Di, 21. November 2017

Neuer Bolide F14T

25.01.2014 17:11

Ferrari mit Staubsaugernase soll WM-Titel bringen

Ferrari hat am Samstag seinen neuen Formel-1-Boliden präsentiert. Die Scuderia stellte im Internet erste Bilder und ein Video des F14T vor, in dem die Piloten Fernando Alonso aus Spanien und der Finne Kimi Räikkönen Jagd auf den deutschen Serien-Weltmeister Sebastian Vettel im Red Bull machen sollen. Das Team aus Maranello hofft auf Zuverlässigkeit - und vertraut einer Staubsaugernase.

Der rote Rennwagen zeichnet sich auf den ersten Blick durch ein modifiziertes Konzept der Front aus: Im Gegensatz zum McLaren-Team oder zu Lotus ist die Nasenspitze des F14T - über den Namen hatten die Scuderia-Fans online abstimmen dürfen - deutlich tiefer gezogen und zudem breiter als bei der Konkurrenz. Und noch etwas ist nicht zu übersehen: Das Heck ist schwarz lackiert.

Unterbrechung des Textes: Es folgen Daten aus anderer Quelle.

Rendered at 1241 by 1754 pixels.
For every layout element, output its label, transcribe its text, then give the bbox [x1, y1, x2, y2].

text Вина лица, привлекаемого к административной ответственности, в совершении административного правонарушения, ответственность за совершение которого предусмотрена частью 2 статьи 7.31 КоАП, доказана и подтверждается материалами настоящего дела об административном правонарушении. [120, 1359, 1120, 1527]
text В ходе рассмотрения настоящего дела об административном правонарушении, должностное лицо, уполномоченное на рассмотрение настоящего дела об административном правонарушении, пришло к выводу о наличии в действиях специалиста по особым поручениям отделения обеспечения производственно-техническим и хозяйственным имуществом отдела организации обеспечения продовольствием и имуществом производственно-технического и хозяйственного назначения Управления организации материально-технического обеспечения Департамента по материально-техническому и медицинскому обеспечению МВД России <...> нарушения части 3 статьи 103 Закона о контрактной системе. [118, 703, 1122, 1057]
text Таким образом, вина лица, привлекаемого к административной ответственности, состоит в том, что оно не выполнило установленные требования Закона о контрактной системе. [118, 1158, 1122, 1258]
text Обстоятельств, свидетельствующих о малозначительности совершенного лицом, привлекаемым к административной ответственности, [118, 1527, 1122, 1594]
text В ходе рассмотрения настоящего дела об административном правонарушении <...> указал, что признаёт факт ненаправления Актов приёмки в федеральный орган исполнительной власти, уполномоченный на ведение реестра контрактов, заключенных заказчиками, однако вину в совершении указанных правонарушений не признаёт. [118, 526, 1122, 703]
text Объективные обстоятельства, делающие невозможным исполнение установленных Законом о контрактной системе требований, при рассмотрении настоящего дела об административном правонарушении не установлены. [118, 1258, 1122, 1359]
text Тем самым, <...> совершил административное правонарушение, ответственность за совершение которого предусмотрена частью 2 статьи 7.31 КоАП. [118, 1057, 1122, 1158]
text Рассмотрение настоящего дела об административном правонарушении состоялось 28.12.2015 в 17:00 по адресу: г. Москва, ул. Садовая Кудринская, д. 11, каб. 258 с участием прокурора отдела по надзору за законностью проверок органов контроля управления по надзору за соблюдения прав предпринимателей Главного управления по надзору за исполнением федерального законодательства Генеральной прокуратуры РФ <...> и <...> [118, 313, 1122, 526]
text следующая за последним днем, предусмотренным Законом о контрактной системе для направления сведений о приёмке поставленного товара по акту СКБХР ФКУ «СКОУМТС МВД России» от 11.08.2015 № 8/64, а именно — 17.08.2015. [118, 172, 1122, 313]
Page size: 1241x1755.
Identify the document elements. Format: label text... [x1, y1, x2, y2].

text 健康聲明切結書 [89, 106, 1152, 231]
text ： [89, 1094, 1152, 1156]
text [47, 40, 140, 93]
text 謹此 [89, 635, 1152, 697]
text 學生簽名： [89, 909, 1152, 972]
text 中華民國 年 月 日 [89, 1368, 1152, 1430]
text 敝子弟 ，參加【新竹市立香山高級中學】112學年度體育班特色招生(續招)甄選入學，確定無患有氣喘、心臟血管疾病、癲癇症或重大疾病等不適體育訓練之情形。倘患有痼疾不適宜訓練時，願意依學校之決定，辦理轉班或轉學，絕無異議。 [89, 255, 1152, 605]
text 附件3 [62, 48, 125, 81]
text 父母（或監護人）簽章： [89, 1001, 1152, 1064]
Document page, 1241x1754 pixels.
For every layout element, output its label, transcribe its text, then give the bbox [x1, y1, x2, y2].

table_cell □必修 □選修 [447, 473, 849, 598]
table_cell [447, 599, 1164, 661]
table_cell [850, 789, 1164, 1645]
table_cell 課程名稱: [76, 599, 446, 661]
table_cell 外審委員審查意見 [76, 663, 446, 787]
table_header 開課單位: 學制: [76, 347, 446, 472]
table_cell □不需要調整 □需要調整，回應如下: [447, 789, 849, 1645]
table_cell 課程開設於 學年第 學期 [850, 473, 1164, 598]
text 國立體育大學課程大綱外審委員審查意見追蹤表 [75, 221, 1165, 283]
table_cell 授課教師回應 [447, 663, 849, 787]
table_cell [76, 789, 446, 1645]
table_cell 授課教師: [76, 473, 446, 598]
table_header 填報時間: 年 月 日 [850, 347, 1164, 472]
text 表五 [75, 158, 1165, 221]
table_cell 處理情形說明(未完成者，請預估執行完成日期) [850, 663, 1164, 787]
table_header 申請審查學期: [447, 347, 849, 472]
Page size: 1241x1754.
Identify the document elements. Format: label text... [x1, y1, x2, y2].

"Jetzt ist die Zeit zu siegen"
Mit seiner neuen "Roten Göttin" will Ferrari in dieser Saison endlich den deutschen Serien-Champion Sebastian Vettel endlich Thron stoßen. "Jetzt ist die Zeit zu siegen", forderte Ferrari-Präsident Luca di Montezemolo unmissverständlich. Die ersten technischen Details werden wohl erst am Dienstag beim Teststart auf der südspanischen Rennstrecke in Jerez de la Frontera offenkundig werden.

Ferrari setzt in dieser Saison außerdem auf das einzige Weltmeister-Duo (kleines Bild) als Fahrerpaarung: Neben Vizeweltmeister Fernando Alonso aus Spanien will auch der finnische Lotus-Rückkehrer Kimi Räikkönen, 2007 der bisher letzte F1-Champion des Traditionsteams, Vettel den Titel abjagen. "Hoffentlich schaffen wir es dieses Mal", sagte Alonso, der mit der Nummer 14 starten wird. "Das Ziel ist dasselbe wie damals - der ganz große Triumph", ergänzte Räikkönen, der schon 2007 bis 2009 für Ferrari gefahren ist.

Ferrari setzt auch auf Zuverlässigkeit
Zuverlässigkeit soll dabei zu einem wichtigen Baustein werden, um die Dominanz von Red Bull nach vier Jahren endlich zu brechen. "Die technische Herausforderung ist die größte in den vergangenen zehn Jahren in der Formel 1", betonte Teamchef Stefano Domenicali bei der Präsentation in Maranello.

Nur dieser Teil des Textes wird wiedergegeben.